Liberty is not indolence; it is a free use of time; it is to choose our labour and our relaxation; in one word, to be free is not to do nothing, but to be the sole judge of what we wish to do and to leave undone; in this sense liberty is a great boon.

(105.) Cæsar was not too old to think of conquering the entire world; his sole happiness was to lead a noble life and to leave behind him a great name; being naturally proud and ambitious, and enjoying robust health, he could not better employ his time than in subjugating all nations. Alexander was very young for so serious a design; it is surprising that women or wine did not sooner ruin the undertaking of a man of such tender years.[662]
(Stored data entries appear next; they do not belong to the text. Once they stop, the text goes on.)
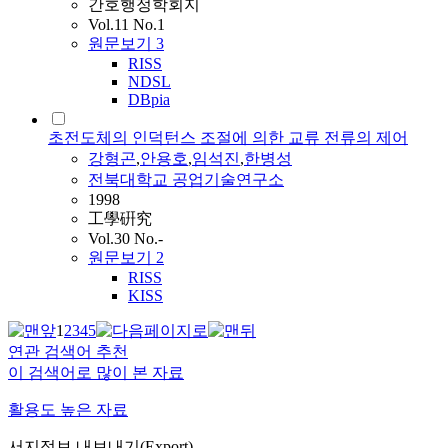
간호행정학회지
Vol.11 No.1
원문보기
3
RISS
NDSL
DBpia
초전도체의 인덕턴스 조절에 의한 교류 전류의 제어
강형곤
,
안용호
,
임석진
,
한병성
전북대학교 공업기술연구소
1998
工學硏究
Vol.30 No.-
원문보기
2
RISS
KISS
1
2
3
4
5
연관 검색어 추천
이 검색어로 많이 본 자료
활용도 높은 자료
서지정보 내보내기(Export)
(106.) A young prince, of an august race,[663] the love and hope of his people, granted by Heaven to prolong the felicity of this earth, greater than his ancestors, the son of a hero who is his exemplar, has by his divine qualities and anticipated virtues already convinced the universe that the sons of heroes are nearer being so than other men.[664]

(107.) If the world is only to last a hundred million years, it is still in all its freshness, and has but just begun; we ourselves are so near the first men and the patriarchs, that remote ages will not fail to reckon us among them. But if we may judge of what is to come by what is past, what new things will spring up in arts, sciences, in nature, and, I venture to say, even in history, which are as yet unknown to us! What discoveries will be made! What various revolutions will happen in states and empires! What ignorance must be ours, and how slight is an experience of not above six or seven thousand years!

(108.) No way is too tedious for him who travels slowly and without being in a hurry; no advantages are too remote for those who have patience.

(109.) To court nobody, and not to expect to be courted by any one, is a happy condition, a golden age, and the most natural state of man.[665]

(110.) Those who follow courts or live in towns only care for the world; but those who dwell in the country care for nature, for they alone live, or at least know that they live.

(111.) Why this coldness, and why do you complain of some expressions which escaped me about some of our young courtiers? You are not vicious, Thrasyllus? If you are, it is unknown to me; but you yourself tell me so; what I do know is that you are no longer young.

You are personally offended at what I said of some great men, but you should not cry out when other people are hurt. Are you haughty, wicked, a buffoon, a flatterer, or a hypocrite? I protest I was ignorant of it, and did not think of you; I was speaking of men of high rank.